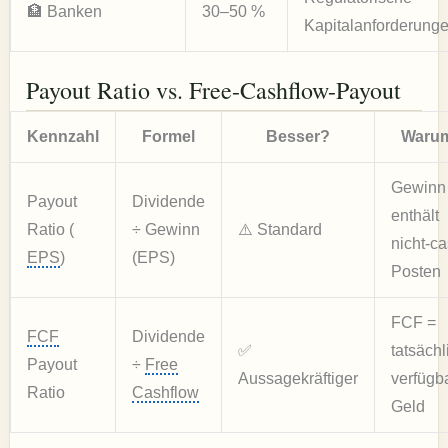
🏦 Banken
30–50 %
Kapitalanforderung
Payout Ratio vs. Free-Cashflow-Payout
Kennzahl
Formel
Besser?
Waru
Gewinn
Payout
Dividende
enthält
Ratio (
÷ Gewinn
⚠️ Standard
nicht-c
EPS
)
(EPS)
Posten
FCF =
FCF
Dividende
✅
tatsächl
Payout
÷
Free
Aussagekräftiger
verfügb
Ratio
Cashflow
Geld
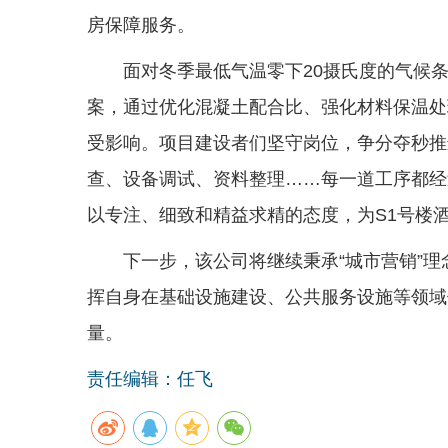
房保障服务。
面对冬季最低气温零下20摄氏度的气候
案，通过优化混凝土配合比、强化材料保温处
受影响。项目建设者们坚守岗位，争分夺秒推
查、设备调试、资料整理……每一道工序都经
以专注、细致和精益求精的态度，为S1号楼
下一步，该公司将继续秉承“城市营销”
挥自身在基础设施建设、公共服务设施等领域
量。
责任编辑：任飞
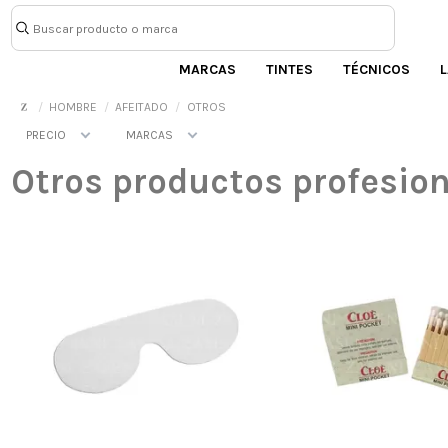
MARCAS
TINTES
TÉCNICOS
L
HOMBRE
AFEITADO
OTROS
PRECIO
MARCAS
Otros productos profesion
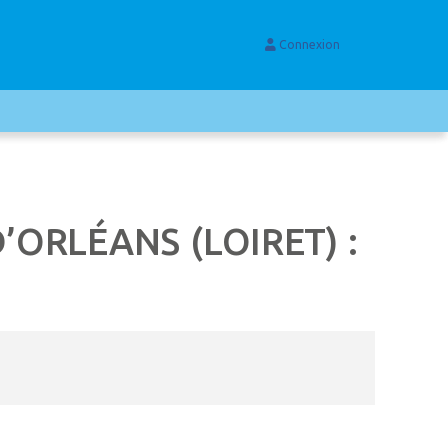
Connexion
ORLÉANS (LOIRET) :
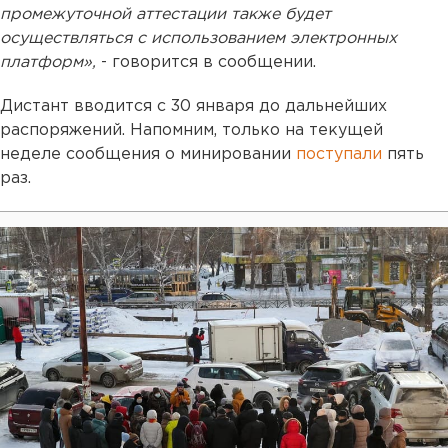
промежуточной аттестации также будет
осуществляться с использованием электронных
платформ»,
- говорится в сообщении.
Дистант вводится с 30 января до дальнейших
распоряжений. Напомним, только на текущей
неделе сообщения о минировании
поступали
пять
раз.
········
Task brief: How many lines above contain the string "Cashflow"? Give only the number.

Task response: 2